Di Tella tiene una tradición en ciencias humanas. La ciencia que haremos no va a cambiar radicalmente de lo lo que hacíamos en la UBA. Estudiamos problemas de la neurociencia humana que tiene que ver con la toma de decisiones, la percepción, la consciencia, las emociones, en gran medida con la neurociencia social, de cómo nos relacionamos, nos comunicamos. El aprendizaje, en particular de por qué aprendemos algunas cosas y no otras. Esos son nuestros pilares. En Di Tella vamos a relacionar estas cosas con las ciencias humanas y sociales. Eso es nuevo para el país y para mí. Por ejemplo, la toma de decisiones es pertinente para la economía. Para la economía es pertinente saber por qué alguien decide comprar o no, por qué ahorrar o gastar. La psicología humana dicta en gran medida estas decisiones que a su vez condicionan el consumo. En Di Tella los problemas en toma de decisiones, naturalmente se va a dirigir a ese tipo de marcos. Otra intersección natural es en la neurociencia de las decisiones morales y el derecho. Por qué algunas cosas nos parecen bien o mal, otras nos emocionan, otros nos parecen feas y otras no las haríamos. Estudiamos cómo estas intuiciones que dictan en gran medida nuestros juicios en la vida cotidiana, muchas veces sin saberlo, terminan expresándose en un sistema formal de derecho, judicial. O la educación: cómo aprender a leer, porque algunos tiene dislexia y cómo puede mejorarse al práctica educativa para que sea más inclusivas. Muchas de estas cosas las investigamos hace tiempo. En Di Tella, esperamos poder cuajar un camino para aplicar esta investigación en una dirección que tenga pertinencia más pertinencia al desarrollo de políticas educativas.

## OBJETIVO DEL EJERCICIO
Según el pasaje citado, ¿con qué disciplina se cruza de forma natural la neurociencia de las decisiones morales?

Filas de origen
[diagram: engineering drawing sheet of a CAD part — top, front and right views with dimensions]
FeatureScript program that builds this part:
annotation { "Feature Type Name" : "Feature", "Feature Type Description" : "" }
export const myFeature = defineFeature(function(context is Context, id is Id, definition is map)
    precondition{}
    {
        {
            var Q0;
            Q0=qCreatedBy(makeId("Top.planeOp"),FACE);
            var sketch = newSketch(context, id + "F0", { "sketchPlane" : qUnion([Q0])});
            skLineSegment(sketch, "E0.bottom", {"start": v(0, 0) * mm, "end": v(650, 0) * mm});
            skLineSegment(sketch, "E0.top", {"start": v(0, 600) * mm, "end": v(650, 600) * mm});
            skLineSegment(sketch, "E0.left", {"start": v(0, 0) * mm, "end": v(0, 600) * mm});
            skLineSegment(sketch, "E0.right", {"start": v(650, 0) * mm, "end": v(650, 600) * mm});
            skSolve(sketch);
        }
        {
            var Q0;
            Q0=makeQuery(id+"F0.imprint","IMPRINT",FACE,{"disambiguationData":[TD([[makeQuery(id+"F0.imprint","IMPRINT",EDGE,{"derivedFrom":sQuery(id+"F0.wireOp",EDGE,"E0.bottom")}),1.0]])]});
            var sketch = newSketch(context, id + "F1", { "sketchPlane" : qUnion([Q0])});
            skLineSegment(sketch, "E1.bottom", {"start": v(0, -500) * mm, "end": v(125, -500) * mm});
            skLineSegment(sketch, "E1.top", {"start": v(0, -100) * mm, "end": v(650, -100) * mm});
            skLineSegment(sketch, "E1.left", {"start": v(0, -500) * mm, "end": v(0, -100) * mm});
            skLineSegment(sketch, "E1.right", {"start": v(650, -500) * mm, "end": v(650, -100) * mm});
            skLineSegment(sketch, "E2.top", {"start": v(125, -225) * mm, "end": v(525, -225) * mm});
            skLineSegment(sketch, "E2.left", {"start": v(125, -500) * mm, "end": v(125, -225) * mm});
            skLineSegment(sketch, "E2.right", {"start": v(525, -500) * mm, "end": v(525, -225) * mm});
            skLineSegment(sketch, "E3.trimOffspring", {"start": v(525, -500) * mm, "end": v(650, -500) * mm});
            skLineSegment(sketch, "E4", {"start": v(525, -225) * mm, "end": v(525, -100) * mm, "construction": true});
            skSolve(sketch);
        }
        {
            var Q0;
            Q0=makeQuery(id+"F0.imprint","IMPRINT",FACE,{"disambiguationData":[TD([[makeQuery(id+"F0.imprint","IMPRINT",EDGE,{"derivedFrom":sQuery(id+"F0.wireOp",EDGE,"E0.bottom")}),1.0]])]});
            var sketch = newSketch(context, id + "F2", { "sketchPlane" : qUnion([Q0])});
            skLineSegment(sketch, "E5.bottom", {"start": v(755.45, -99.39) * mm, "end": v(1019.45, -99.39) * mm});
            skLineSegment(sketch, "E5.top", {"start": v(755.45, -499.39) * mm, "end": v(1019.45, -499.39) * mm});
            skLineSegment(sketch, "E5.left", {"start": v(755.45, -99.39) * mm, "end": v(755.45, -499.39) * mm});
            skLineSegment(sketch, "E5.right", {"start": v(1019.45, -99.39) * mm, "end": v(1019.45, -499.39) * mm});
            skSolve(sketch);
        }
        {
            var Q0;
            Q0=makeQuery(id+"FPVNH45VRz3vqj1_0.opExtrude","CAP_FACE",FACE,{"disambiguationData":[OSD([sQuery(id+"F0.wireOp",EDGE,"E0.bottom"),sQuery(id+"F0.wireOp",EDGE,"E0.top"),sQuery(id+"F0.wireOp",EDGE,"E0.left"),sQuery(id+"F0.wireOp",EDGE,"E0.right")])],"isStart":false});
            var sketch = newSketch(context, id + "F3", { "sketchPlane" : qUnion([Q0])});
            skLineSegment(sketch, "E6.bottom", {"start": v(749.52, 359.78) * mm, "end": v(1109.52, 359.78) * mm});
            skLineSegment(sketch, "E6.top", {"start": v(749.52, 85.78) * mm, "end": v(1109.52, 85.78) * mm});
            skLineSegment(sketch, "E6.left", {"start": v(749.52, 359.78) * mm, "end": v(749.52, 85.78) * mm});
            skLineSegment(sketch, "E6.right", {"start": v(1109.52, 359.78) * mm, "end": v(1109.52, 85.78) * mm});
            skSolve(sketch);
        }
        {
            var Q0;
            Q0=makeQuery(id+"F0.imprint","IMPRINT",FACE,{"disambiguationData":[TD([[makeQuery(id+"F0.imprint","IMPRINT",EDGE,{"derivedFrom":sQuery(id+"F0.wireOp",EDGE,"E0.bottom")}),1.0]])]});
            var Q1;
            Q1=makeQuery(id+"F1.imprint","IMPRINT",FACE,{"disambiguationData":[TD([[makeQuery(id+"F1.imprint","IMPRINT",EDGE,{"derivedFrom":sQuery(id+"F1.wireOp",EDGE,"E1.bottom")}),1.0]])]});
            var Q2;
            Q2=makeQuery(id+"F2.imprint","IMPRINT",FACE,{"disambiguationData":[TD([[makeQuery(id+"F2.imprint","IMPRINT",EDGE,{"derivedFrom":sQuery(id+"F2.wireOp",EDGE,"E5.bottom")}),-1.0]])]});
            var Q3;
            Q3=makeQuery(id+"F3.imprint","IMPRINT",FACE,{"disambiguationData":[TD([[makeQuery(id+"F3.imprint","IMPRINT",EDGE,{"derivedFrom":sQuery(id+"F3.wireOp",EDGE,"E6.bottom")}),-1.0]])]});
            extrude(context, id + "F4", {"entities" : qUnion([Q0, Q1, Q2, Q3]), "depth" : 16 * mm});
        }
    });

## RESPUESTA ESPERADA
Con el derecho.